● **Aim of the exercise**: Without any of its pictures, the listing below should be output exactly.

● **Data below**:
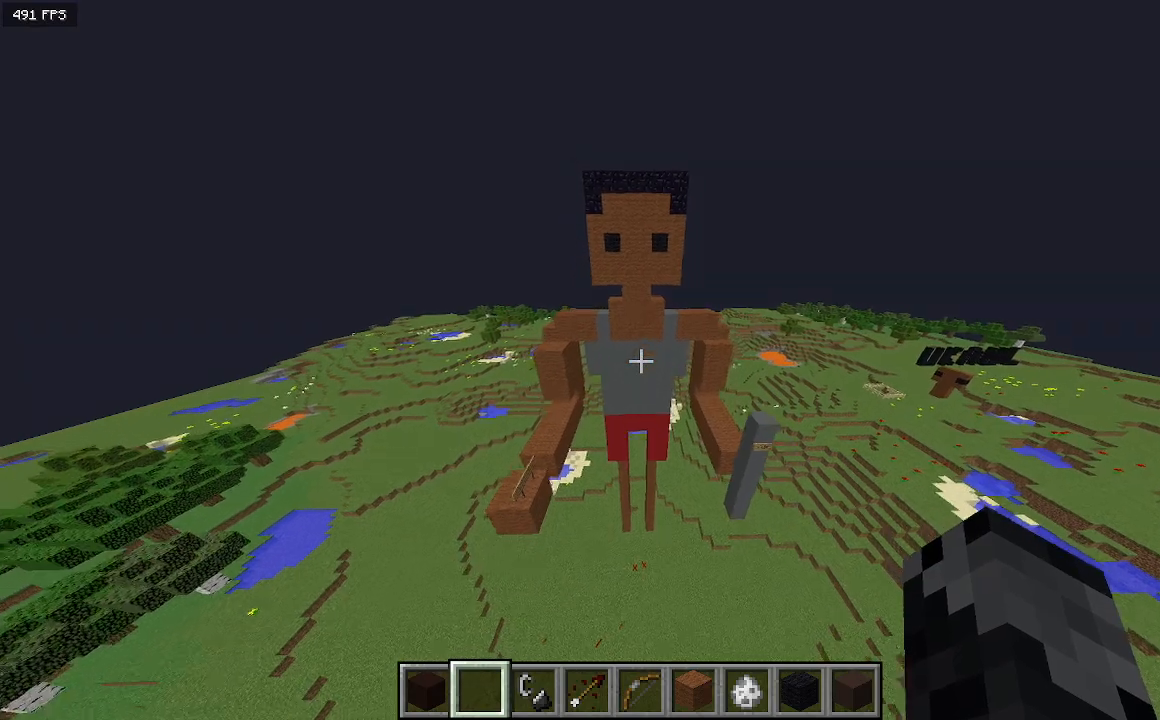
{"keys": [], "events": []}
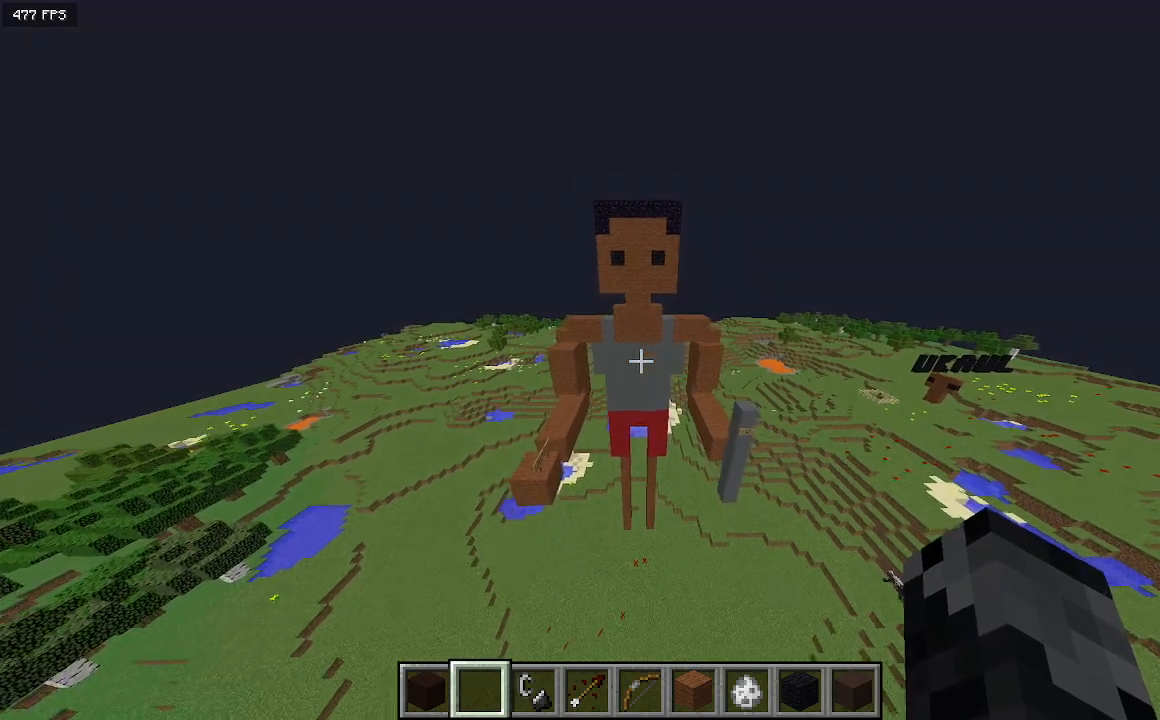
{"keys": ["d", "w"], "events": [[367, "d", "down"], [367, "w", "down"]]}
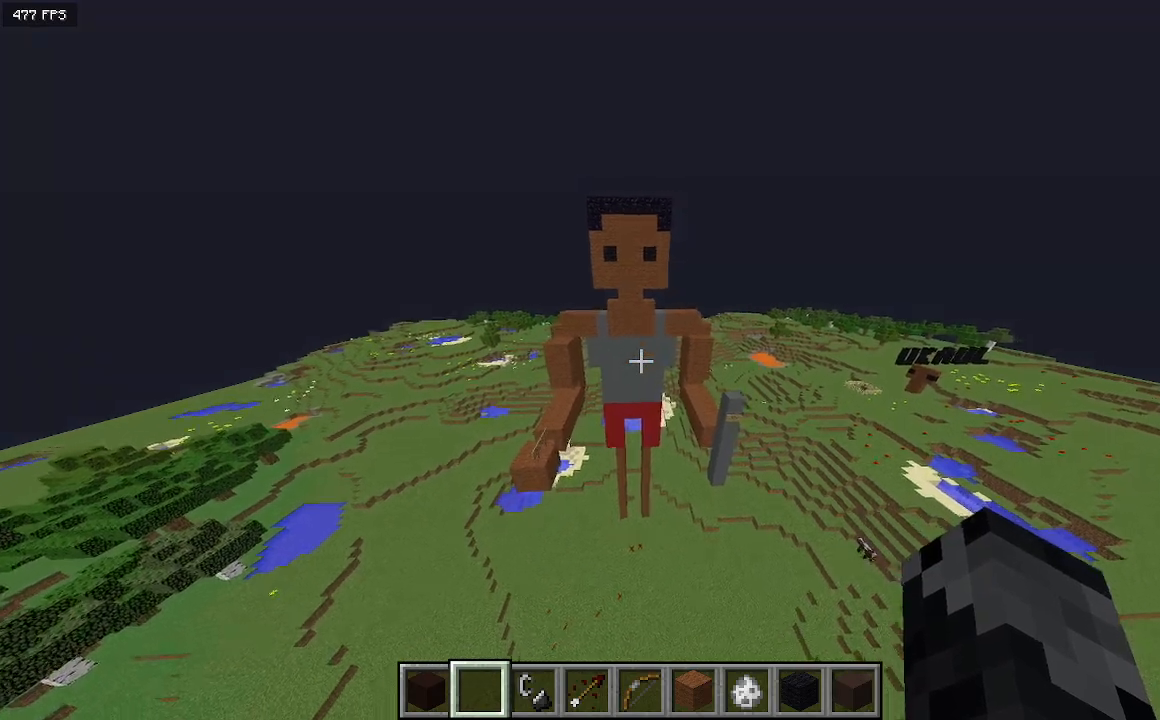
{"keys": ["w"], "events": [[67, "d", "up"]]}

● **Your response**:
{"keys": [], "events": []}
{"keys": ["d", "w"], "events": [[367, "d", "down"], [367, "w", "down"]]}
{"keys": ["w"], "events": [[67, "d", "up"]]}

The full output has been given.